Continue the forum post below about weighing a move from investment banking into real estate private equity despite the lower pay, picking up right after its final sentence.

**Document excerpt**
---------------

Wanting to move into REPE but dont want to take the pay cut

Throwaway account but I'm a 1st year IBD associate in London, base £90k and bonus around 100%.

I'm currently recruiting for REPE associate roles and have received a couple offers from some respectable names i.e. all in the preqin top 100 list (although none in the top 10 of the list) and also interviewing with a few others in the list as well.

All these firms I'm in the process with are offering base salaries between £80-90k for investment associate positions with target bonuses of up to 50%. Therefore, I would be going from a total comp of £180k to approx. £120k+, which is around a 40% pay cut?!!

Although I'm extremely interested in REPE and would choose it over IBD, I just can't seem to justify taking such a huge pay cut which I assume would widen even further later down the line at the senior levels i.e. 3rd yr associates at my bank make above £250k total comp whereas I doubt 3rd yr associates in these REPE funds will pay anywhere near that if they're only offering just over £120k total as 1st yr associate.

---------------

**Stored data**
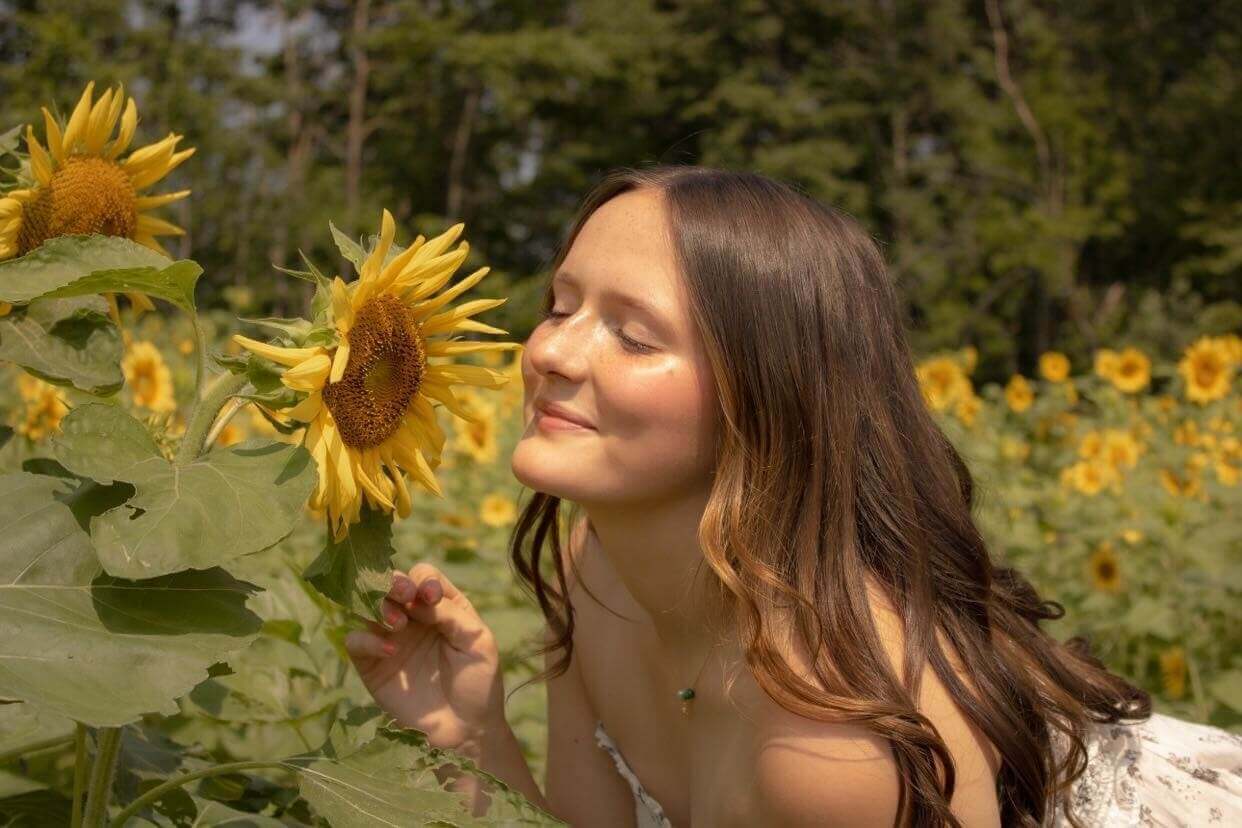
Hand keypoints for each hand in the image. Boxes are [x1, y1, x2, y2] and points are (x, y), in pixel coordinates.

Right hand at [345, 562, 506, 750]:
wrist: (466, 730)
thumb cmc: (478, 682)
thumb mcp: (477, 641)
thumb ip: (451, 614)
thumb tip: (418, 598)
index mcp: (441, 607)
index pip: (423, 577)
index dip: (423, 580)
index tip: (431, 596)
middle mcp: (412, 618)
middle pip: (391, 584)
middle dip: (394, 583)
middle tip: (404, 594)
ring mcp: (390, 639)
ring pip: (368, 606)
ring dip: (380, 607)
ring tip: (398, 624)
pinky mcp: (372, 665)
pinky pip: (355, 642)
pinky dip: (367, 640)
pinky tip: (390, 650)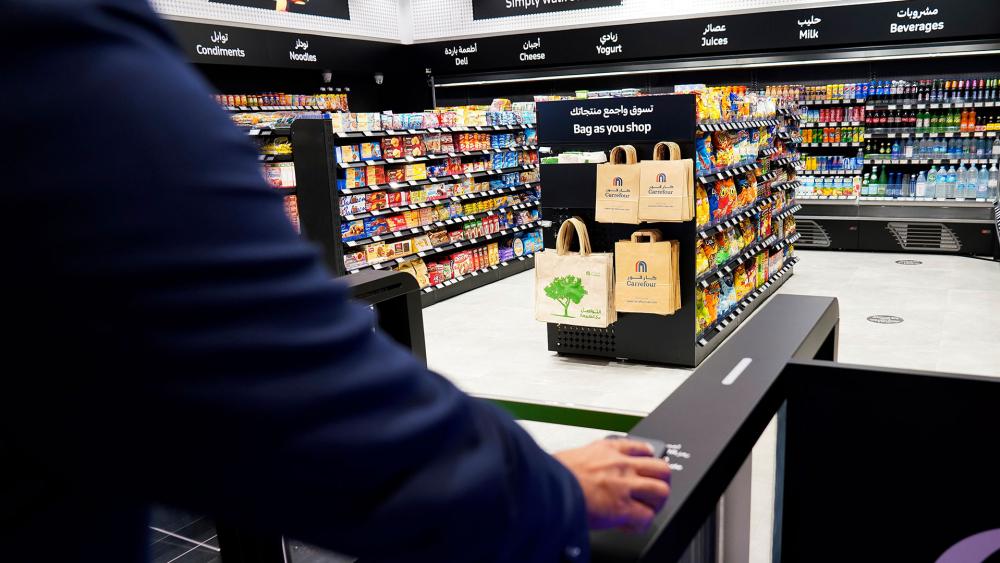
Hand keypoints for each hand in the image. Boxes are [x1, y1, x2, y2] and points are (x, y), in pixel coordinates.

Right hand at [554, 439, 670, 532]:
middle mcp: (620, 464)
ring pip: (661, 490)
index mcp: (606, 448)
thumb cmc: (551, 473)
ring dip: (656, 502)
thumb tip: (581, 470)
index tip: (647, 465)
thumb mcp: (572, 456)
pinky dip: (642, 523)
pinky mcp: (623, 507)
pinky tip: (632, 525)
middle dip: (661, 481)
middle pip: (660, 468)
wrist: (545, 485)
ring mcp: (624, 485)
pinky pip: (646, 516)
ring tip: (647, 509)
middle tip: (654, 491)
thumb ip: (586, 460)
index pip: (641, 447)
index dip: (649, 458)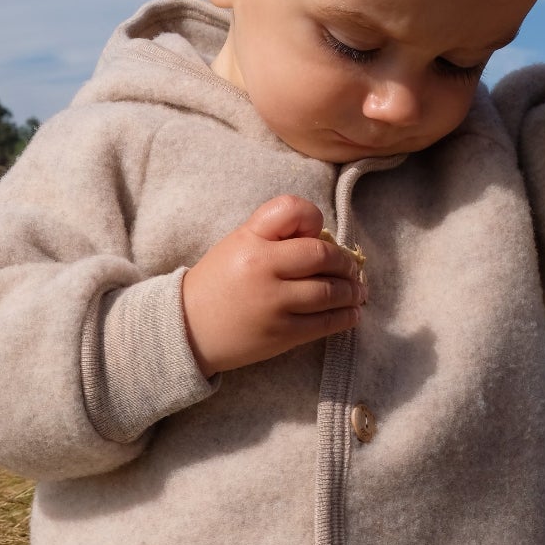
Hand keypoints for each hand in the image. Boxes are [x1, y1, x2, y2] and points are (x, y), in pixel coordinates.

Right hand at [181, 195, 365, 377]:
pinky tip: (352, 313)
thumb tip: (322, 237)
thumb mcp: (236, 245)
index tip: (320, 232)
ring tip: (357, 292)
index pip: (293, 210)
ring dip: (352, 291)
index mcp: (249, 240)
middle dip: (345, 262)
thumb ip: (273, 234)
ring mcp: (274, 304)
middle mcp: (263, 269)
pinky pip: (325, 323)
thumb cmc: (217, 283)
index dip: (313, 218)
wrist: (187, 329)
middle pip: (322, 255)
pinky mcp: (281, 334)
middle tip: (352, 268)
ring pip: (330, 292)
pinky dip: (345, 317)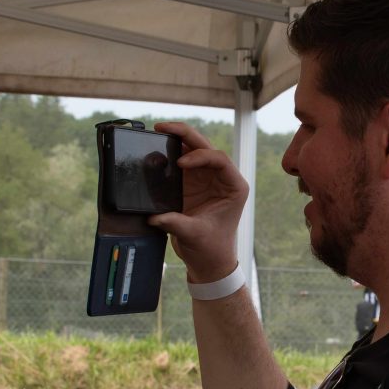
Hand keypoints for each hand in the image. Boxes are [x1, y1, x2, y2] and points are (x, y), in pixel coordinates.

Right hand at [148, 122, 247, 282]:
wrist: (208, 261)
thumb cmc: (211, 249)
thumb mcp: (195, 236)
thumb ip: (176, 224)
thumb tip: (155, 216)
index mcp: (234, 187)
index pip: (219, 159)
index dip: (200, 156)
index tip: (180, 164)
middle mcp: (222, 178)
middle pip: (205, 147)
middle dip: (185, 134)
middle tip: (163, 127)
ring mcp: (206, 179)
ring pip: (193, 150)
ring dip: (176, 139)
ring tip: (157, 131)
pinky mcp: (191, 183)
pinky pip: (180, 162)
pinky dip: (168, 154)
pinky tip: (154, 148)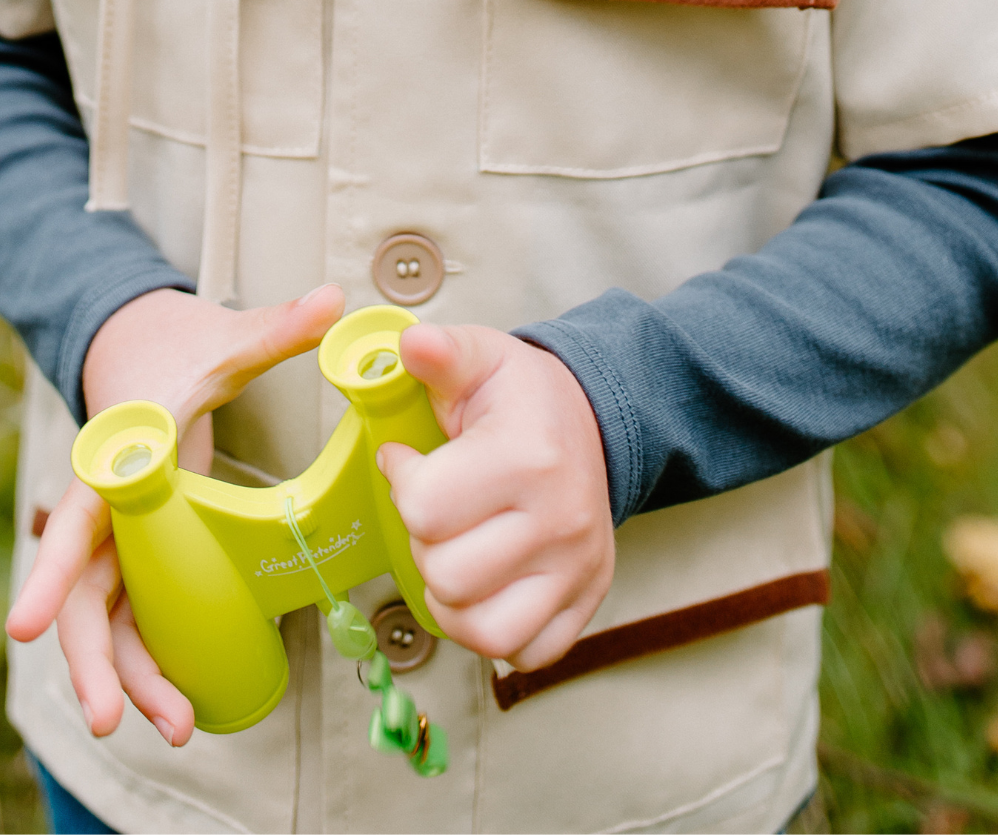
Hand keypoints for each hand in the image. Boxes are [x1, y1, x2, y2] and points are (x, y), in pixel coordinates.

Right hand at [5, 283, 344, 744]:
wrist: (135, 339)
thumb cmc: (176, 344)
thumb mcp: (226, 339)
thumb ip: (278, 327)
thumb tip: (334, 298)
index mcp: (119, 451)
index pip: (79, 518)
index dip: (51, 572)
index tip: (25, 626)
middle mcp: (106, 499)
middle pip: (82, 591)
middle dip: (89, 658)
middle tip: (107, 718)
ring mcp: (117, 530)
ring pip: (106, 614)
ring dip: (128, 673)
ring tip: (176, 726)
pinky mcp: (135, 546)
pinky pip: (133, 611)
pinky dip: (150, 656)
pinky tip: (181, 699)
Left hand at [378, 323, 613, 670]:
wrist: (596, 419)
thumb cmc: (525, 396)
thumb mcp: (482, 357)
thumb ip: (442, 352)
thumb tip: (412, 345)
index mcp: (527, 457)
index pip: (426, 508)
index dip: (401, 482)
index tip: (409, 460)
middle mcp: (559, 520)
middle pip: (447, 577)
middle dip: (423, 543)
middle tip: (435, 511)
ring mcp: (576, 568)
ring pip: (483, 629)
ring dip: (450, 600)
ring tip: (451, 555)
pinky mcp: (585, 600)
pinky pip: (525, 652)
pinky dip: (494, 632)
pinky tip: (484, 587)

---------------

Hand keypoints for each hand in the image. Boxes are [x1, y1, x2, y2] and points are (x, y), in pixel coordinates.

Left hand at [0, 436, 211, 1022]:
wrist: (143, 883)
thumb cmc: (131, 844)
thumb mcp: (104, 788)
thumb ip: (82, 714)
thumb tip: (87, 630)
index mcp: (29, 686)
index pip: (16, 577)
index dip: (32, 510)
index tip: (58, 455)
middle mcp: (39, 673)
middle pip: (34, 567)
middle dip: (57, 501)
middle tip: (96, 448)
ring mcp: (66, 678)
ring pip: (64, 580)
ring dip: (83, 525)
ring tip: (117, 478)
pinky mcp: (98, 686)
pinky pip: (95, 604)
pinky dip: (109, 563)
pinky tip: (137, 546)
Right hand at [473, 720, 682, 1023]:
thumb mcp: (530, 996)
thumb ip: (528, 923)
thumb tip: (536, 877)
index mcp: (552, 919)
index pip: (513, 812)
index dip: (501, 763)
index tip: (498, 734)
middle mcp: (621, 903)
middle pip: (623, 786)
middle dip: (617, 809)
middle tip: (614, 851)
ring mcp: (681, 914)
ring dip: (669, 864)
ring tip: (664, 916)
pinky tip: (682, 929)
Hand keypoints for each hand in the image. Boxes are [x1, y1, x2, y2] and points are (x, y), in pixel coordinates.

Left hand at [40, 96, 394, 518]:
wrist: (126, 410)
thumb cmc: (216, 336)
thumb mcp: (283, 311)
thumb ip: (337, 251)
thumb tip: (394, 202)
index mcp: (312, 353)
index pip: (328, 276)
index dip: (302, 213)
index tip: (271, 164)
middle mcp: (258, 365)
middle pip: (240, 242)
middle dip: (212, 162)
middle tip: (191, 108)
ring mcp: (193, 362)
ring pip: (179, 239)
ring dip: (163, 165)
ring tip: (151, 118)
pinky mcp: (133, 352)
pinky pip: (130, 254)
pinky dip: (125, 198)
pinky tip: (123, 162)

---------------

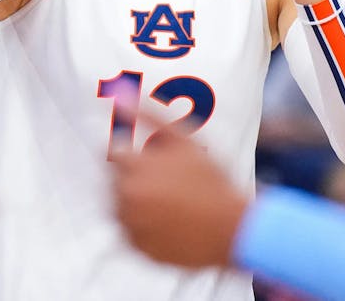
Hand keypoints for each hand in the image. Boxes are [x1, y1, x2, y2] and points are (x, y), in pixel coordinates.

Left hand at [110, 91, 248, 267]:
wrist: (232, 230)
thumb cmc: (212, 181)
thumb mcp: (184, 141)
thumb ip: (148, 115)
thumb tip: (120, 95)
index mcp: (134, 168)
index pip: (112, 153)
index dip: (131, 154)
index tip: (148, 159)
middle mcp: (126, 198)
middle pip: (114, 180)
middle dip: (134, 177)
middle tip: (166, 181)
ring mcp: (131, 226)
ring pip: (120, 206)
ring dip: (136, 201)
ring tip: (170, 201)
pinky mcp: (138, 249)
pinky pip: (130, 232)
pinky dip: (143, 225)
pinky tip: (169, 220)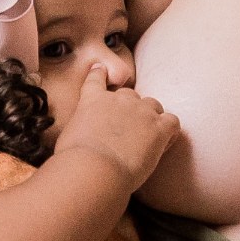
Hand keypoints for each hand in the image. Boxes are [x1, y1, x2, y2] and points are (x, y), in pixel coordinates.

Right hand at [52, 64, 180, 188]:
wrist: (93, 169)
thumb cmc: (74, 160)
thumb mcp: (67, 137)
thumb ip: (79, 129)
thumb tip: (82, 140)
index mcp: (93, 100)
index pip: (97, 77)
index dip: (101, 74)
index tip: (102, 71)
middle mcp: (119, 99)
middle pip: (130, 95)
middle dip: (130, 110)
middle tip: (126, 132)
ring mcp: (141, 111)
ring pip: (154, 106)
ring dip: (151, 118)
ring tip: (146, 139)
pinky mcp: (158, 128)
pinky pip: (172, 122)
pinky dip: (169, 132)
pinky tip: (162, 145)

---------------

**Exercise answer**
Is this normal, do all REPE firms (excluding the megafunds) pay well below IBD? I know it depends on the fund, but I just wasn't expecting such a pay cut. I don't want to sound like a douche suggesting all I care about is money, but is this normal or have I just been very unlucky and been interviewing with the REPE firms that pay low? Or maybe it is different for London to the US?

FYI for all you US folks, the figures mentioned are all in GBP.

If this is normal, did any of you folks that took the big pay cut ever live to regret it? Are you happy you took the large pay cut to move into REPE? I only have a couple of weeks to decide on the ones I have an offer with.

Thank you.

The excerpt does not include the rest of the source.